* Start Document section *

Good clarification questions sound like this:

  • Can workspace admins enforce a channel, or only set defaults?
  • Are compliance notifications legally required to be delivered, or only attempted?
  • Do we need per-user quiet hours?
  • Should notification preferences apply retroactively to scheduled notifications?
  • How many event types exist today, and who owns adding new ones?

Weak clarification questions sound like this:

  • Should the UI be nice?
  • Should the system be scalable?
  • Should we use a database?

Those are too generic. Good questions change the decision.

Step 3: Ask for Alternatives Explicitly

Now ask the assistant to generate competing implementation paths.

/speckit.plan

Before producing the final implementation plan, investigate three alternatives:

Alternative A:
- normalized relational model for users, channels, event types, and preferences

Alternative B:
- JSONB policy document per user or workspace

Alternative C:
- rules engine / policy evaluation layer with event metadata

For each alternative, produce:
- short architecture summary
- data model sketch
- example read path and write path
- migration strategy
- product flexibility
- operational complexity
- testing burden
- failure modes
- when this option is the wrong choice

End with a decision matrix and a recommendation, but do not create tasks yet.

Expected output:

  • a plan.md or plan-like artifact
  • architecture sketches
  • trade-off analysis
  • recommended direction
  • technical unknowns
  • validation steps

The key instruction is “do not create tasks yet.”

You are still deciding. Task generation too early creates false momentum.

Step 4: Require a Decision Matrix

Free-form comparisons are easy to read and easy to forget. A decision matrix forces the trade-off into a form PMs and engineers can discuss together.

Prompt example:

Create a decision matrix with scores from 1 to 5.

* End Document section *

**Exercise aim:** Write the next part of the walkthrough on weighing design alternatives for notification preferences, starting right after its last line, "Create a decision matrix with scores from 1 to 5."

* Start Extracted information *

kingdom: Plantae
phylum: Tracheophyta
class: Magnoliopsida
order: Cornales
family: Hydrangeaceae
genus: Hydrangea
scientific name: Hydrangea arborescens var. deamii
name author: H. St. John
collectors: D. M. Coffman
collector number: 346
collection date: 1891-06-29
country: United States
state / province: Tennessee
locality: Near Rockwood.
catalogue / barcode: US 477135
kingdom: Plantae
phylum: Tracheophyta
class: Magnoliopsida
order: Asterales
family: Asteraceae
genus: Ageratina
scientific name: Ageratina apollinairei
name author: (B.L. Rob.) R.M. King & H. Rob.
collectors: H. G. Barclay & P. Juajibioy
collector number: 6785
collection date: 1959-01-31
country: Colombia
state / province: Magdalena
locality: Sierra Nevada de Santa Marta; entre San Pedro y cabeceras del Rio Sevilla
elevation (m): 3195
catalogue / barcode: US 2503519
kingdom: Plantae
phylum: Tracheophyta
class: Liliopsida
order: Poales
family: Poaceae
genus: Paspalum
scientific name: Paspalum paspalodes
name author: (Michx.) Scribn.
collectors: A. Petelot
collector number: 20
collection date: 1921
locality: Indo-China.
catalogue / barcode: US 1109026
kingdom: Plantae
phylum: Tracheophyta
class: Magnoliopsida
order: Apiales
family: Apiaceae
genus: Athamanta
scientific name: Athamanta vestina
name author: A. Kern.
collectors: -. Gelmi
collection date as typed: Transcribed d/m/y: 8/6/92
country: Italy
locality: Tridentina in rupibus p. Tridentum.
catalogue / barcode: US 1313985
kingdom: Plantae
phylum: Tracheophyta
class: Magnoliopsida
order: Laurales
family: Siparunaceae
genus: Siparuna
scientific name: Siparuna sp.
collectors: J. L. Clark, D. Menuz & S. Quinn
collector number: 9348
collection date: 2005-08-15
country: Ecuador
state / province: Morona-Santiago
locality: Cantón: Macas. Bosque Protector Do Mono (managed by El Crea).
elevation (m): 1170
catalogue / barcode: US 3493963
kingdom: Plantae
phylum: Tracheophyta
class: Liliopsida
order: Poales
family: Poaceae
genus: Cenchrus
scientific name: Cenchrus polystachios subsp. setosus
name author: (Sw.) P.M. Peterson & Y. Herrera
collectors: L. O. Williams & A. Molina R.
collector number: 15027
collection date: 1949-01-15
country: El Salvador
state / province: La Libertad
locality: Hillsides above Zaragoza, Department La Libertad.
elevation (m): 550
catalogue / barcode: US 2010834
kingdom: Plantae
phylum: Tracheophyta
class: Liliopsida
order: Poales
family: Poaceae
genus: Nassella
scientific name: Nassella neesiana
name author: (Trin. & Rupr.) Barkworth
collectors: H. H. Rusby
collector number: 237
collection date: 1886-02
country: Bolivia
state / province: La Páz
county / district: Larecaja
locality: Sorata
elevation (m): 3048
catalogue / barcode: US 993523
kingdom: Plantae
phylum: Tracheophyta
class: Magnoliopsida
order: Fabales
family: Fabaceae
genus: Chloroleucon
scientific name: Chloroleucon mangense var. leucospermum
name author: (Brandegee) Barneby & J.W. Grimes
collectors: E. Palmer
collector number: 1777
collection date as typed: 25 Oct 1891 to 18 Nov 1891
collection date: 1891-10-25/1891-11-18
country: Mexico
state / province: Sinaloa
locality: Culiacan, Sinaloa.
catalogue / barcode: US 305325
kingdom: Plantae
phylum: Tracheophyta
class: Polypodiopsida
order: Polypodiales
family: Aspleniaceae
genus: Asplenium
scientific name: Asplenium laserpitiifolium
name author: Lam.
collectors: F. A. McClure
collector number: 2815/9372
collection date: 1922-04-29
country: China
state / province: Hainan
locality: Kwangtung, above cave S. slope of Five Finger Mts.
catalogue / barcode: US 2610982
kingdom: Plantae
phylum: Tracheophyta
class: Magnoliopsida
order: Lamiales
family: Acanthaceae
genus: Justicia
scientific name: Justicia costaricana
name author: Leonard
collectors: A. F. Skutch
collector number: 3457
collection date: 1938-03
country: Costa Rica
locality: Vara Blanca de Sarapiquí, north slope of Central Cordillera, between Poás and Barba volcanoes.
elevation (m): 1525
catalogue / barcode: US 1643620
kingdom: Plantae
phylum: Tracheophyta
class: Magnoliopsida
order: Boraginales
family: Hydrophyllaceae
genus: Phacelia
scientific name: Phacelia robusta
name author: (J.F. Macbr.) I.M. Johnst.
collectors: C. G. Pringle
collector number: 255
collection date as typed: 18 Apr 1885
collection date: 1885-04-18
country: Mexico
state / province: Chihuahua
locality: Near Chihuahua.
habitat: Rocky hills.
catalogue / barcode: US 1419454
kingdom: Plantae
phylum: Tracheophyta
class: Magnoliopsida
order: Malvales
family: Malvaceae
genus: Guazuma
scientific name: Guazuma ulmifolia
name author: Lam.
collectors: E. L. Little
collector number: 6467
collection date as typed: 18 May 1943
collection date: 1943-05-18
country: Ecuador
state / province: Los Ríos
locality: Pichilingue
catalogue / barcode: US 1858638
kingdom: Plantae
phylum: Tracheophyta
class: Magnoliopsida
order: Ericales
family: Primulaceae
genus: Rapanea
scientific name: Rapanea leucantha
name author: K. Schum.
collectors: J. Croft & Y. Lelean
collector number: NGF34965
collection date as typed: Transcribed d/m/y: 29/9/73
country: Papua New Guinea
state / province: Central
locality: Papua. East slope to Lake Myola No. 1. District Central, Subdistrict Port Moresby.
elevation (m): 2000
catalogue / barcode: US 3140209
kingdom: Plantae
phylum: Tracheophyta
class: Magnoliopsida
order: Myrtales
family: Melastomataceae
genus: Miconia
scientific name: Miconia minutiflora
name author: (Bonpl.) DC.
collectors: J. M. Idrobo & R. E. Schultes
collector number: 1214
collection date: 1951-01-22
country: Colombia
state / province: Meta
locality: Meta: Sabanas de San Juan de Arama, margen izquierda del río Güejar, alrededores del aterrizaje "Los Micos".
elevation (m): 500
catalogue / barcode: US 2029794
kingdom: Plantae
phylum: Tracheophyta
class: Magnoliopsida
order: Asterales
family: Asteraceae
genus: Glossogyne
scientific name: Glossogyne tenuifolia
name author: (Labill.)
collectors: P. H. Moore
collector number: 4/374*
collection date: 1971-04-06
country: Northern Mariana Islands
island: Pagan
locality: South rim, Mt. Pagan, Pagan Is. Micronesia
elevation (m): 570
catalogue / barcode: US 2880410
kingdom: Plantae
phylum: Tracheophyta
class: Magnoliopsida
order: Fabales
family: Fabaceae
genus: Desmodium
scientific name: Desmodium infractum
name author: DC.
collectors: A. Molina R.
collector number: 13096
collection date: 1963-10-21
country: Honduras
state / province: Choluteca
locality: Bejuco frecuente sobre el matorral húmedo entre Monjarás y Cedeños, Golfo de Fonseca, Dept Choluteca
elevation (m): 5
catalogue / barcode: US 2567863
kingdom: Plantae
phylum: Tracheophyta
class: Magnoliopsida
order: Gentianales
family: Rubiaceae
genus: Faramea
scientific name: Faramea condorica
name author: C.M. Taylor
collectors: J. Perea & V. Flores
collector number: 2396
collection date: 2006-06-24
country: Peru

* End Extracted information *

**Answer to the exercise:**
Criteria:
- user experience flexibility
- admin control
- implementation simplicity
- migration safety
- reporting/queryability
- future channel support
- operational risk
- testability

Add one paragraph below the table explaining where the scoring is uncertain.

Expected output:

Criteria                    | Relational | JSONB Policy | Rules Engine
----------------------------|------------|--------------|-------------
UX flexibility              | 4          | 3            | 5
Admin control               | 4          | 3            | 5
Implementation simplicity   | 4          | 5            | 2
Migration safety            | 4          | 3            | 2
Reporting/queryability      | 5          | 2            | 3
Future channel support      | 4          | 3            | 5
Operational risk            | 4          | 3            | 2
Testability                 | 4          | 3            | 3

The exact scores matter less than the discussion they create.

A good matrix should make someone on the team say:

I disagree with this score.

That is not a failure. That is the process working.

Step 5: Ask for Validation Experiments

Before approving an alternative, ask what can be tested quickly.

For the recommended alternative, propose validation experiments that can be
completed before implementation.

Include:
- one code spike
- one schema/query experiment
- one product review artifact
- one risk we cannot validate cheaply

Keep each experiment under half a day.

Expected output:

  • a small prototype or script idea
  • a query benchmark or schema proof
  • a wireframe or product scenario review
  • a named risk that remains uncertain

Example validation plan:

Experiment 1: Query shape
- Create sample tables for event_types, notification_channels, and preferences.
- Seed 50 event types, 5 channels, 10k users.
- Verify the read path can resolve preferences for one user and one event in one query.

Experiment 2: Admin default behavior
- Write three acceptance scenarios:
  1. new user inherits workspace defaults
  2. user override wins over default
  3. compliance event cannot be disabled

Experiment 3: Product review
- Review preference grouping with PM and design.
- Confirm whether users think in event categories or individual events.

This step is what keeps investigation from becoming theater.

Step 6: Approve One Alternative

The approval moment should be explicit. Do not let the final plan silently choose.

Use a prompt like this:

We approve Alternative A: normalized relational model.

Update the spec and plan to record:
- why this option was approved
- which alternatives were rejected
- what trade-offs we accept
- which assumptions are now locked
- which risks require monitoring during implementation

Then rewrite the implementation spec so it is specific enough for task generation.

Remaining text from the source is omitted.